When prevention is not better than cure 148
Charles Krauthammer writes:
Think of it this way. Assume that a screening test for disease X costs $500 and finding it early averts $10,000 of costly treatment at a later stage. Are you saving money? Well, if one in 10 of those who are screened tests positive, society is saving $5,000. But if only one in 100 would get that disease, society is shelling out $40,000 more than it would without the preventive care.
That’s a hypothetical case. What’s the real-life actuality in the United States today? A study in the journal Circulation found that for cardiovascular diseases and diabetes, “if all the recommended prevention activities were applied with 100 percent success,” the prevention would cost almost 10 times as much as the savings, increasing the country’s total medical bill by 162 percent. Elmendorf additionally cites a definitive assessment in the New England Journal of Medicine that reviewed hundreds of studies on preventive care and found that more than 80 percent of preventive measures added to medical costs.

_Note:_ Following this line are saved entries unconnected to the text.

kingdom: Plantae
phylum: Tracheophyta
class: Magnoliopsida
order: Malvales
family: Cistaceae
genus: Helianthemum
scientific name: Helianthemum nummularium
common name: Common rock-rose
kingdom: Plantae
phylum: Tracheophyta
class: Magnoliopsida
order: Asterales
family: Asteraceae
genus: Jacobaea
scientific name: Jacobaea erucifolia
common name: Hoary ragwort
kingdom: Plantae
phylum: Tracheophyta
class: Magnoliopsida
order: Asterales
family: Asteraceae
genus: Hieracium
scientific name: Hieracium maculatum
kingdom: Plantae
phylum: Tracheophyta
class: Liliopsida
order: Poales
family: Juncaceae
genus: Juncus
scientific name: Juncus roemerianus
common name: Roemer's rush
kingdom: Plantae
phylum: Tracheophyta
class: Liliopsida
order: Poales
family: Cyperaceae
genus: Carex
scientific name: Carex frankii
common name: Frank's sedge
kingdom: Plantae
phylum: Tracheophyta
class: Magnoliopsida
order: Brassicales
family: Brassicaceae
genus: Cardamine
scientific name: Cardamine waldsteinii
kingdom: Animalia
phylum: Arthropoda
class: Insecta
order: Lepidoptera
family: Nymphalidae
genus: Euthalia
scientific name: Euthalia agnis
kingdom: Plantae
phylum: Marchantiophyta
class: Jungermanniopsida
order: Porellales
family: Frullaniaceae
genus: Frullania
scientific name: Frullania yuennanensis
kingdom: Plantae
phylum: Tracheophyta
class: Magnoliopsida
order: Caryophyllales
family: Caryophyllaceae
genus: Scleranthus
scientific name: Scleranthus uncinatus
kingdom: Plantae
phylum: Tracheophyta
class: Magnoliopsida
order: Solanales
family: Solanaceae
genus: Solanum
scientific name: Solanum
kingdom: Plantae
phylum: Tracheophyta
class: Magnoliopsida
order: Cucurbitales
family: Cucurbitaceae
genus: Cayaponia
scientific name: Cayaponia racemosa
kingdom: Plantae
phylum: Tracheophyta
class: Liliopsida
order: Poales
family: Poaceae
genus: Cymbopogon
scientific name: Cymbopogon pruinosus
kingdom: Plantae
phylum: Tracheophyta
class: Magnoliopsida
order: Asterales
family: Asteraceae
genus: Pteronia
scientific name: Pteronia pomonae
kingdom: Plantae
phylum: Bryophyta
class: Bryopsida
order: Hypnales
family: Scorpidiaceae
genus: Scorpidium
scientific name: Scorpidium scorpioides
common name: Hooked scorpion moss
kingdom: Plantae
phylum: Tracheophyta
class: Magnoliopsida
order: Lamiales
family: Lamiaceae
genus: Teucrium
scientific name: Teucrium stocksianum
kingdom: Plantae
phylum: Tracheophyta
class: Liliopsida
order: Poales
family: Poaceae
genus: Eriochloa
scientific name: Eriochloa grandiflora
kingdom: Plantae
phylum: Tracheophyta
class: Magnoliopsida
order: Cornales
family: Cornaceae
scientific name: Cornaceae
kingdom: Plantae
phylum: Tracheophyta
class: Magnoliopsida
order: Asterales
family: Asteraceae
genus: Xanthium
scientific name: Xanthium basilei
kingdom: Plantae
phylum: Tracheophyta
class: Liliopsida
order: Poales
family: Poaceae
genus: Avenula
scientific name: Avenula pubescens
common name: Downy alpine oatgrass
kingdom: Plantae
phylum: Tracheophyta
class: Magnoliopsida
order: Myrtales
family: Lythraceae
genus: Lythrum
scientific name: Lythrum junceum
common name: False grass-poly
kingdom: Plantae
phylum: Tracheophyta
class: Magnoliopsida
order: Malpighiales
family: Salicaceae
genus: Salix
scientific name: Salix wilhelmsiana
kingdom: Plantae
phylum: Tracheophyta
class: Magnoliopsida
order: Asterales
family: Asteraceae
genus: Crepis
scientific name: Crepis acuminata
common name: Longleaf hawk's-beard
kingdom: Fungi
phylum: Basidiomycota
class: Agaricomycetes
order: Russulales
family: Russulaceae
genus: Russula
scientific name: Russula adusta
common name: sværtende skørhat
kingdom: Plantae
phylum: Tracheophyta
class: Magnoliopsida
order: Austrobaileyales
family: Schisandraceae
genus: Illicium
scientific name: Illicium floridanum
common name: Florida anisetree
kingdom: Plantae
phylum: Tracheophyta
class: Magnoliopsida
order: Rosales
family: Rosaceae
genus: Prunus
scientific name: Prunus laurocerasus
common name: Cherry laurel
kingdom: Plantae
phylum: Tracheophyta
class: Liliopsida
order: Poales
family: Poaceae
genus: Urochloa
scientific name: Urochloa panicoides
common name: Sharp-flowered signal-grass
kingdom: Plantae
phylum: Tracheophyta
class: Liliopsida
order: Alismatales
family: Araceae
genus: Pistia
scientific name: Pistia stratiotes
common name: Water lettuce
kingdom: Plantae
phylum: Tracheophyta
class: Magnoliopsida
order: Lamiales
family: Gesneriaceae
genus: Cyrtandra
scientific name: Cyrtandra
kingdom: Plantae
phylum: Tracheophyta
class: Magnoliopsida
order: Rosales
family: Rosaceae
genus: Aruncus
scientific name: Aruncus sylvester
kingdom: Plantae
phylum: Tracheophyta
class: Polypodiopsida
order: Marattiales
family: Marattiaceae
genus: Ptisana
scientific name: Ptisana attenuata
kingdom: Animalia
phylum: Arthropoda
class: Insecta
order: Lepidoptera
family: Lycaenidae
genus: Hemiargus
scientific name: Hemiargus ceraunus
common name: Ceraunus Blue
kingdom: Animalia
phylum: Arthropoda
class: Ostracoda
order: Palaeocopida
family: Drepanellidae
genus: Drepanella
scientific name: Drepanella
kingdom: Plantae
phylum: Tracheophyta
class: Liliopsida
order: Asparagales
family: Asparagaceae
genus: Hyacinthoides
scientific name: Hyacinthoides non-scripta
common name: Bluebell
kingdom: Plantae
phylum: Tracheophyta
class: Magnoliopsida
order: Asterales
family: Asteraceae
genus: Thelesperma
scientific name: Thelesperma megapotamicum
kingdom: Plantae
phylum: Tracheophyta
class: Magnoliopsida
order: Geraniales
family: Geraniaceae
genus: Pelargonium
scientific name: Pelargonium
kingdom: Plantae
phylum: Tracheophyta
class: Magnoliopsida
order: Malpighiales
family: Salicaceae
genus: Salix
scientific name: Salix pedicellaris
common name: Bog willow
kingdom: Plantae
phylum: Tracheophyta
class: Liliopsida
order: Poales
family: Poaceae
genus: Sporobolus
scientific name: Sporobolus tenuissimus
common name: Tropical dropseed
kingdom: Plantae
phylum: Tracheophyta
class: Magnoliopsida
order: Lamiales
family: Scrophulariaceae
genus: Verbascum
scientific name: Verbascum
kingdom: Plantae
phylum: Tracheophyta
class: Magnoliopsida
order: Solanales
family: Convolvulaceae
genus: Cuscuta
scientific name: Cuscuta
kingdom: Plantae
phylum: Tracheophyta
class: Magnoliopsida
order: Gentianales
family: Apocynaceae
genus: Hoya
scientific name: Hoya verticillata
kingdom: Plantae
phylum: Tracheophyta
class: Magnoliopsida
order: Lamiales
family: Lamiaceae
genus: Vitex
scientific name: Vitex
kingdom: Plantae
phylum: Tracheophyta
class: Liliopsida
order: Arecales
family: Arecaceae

This doesn’t mean we shouldn’t be preventing illness. Of course we should. But in medicine, as in life, there is no free lunch. The idea that prevention is somehow intrinsically economically different from treatment — that treatment increases costs and prevention lowers them — is simply nonsense.
Prevention is a wondrous good, but in the aggregate it costs society money. Nothing wrong with that. That’s the whole premise of medicine: Treating a heart attack or setting a broken leg also costs society. But we do it because it alleviates human suffering. Preventing a heart attack with statins or breast cancer with mammograms is costly. But we do it because it reduces human suffering.
However, prevention is not, as so widely advertised, healing on the cheap. It is not the magic bullet for health care costs.
You will hear some variation of that claim a hundred times in the coming health care debate. Whenever you do, remember: It’s nonsense — empirically demonstrable and CBO-certified.